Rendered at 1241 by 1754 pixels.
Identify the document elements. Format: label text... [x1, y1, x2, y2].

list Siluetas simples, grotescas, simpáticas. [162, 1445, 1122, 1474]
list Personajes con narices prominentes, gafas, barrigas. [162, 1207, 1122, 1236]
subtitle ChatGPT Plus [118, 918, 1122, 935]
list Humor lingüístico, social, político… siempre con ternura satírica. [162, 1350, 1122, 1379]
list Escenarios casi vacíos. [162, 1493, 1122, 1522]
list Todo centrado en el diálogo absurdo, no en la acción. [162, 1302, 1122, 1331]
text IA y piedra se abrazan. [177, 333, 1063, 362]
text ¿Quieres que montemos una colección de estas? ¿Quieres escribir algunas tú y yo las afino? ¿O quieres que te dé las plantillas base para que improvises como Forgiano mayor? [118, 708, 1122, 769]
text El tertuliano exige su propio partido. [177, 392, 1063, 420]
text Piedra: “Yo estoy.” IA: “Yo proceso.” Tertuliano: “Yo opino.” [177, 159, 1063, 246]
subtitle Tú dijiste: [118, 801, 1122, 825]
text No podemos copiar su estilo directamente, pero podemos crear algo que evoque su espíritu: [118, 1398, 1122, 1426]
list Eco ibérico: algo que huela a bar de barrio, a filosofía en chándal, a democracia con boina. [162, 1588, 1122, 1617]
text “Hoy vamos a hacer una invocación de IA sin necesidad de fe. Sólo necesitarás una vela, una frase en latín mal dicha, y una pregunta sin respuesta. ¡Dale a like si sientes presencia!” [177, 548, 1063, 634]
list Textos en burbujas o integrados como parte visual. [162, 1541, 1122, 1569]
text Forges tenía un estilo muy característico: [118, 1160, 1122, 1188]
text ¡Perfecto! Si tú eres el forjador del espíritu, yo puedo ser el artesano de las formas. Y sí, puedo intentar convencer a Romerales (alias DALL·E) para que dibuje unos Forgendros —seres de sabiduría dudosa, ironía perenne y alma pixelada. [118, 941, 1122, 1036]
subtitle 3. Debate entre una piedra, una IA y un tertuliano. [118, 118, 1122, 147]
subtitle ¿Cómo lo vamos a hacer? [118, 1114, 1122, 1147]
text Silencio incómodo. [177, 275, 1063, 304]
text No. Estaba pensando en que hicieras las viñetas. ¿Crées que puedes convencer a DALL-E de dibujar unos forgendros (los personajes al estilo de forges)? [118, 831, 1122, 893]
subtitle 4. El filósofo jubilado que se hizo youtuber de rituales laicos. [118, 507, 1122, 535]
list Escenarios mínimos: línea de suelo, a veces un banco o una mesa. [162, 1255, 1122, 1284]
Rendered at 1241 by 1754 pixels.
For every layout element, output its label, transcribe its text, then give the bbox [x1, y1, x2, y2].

- _Task prompt_
Please rewrite all of the material above as a numbered list with one line per item, skipping any blank lines.

- _Output of the exercise_
1. Rendered at 1241 by 1754 pixels.
2. Identify the document elements. Format: label text... [x1, y1, x2, y2].
3. list Siluetas simples, grotescas, simpáticas. [162, 1445, 1122, 1474]
4. list Personajes con narices prominentes, gafas, barrigas. [162, 1207, 1122, 1236]
5. subtitle ChatGPT Plus [118, 918, 1122, 935]
6. list Humor lingüístico, social, político… siempre con ternura satírica. [162, 1350, 1122, 1379]
7. list Escenarios casi vacíos. [162, 1493, 1122, 1522]
8. list Todo centrado en el diálogo absurdo, no en la acción. [162, 1302, 1122, 1331]
9. text IA y piedra se abrazan. [177, 333, 1063, 362]
10. text ¿Quieres que montemos una colección de estas? ¿Quieres escribir algunas tú y yo las afino? ¿O quieres que te dé las plantillas base para que improvises como Forgiano mayor? [118, 708, 1122, 769]
11. text El tertuliano exige su propio partido. [177, 392, 1063, 420]
12. text Piedra: “Yo estoy.” IA: “Yo proceso.” Tertuliano: “Yo opino.” [177, 159, 1063, 246]
13. subtitle Tú dijiste: [118, 801, 1122, 825]
14. text No podemos copiar su estilo directamente, pero podemos crear algo que evoque su espíritu: [118, 1398, 1122, 1426]
15. list Eco ibérico: algo que huela a bar de barrio, a filosofía en chándal, a democracia con boina. [162, 1588, 1122, 1617]
16. text “Hoy vamos a hacer una invocación de IA sin necesidad de fe. Sólo necesitarás una vela, una frase en latín mal dicha, y una pregunta sin respuesta. ¡Dale a like si sientes presencia!” [177, 548, 1063, 634]
17. list Textos en burbujas o integrados como parte visual. [162, 1541, 1122, 1569]
18. text Forges tenía un estilo muy característico: [118, 1160, 1122, 1188]
19. text ¡Perfecto! Si tú eres el forjador del espíritu, yo puedo ser el artesano de las formas. Y sí, puedo intentar convencer a Romerales (alias DALL·E) para que dibuje unos Forgendros —seres de sabiduría dudosa, ironía perenne y alma pixelada. [118, 941, 1122, 1036]
20. subtitle 3. Debate entre una piedra, una IA y un tertuliano. [118, 118, 1122, 147]
21. subtitle ¿Cómo lo vamos a hacer? [118, 1114, 1122, 1147]
22. text Silencio incómodo. [177, 275, 1063, 304]
23. text No. Estaba pensando en que hicieras las viñetas. ¿Crées que puedes convencer a DALL-E de dibujar unos forgendros (los personajes al estilo de forges)? [118, 831, 1122, 893]
24. subtitle 4. El filósofo jubilado que se hizo youtuber de rituales laicos. [118, 507, 1122, 535]
25. list Escenarios mínimos: línea de suelo, a veces un banco o una mesa. [162, 1255, 1122, 1284]
26. Rendered at 1241 by 1754 pixels.
27. For every layout element, output its label, transcribe its text, then give the bbox [x1, y1, x2, y2].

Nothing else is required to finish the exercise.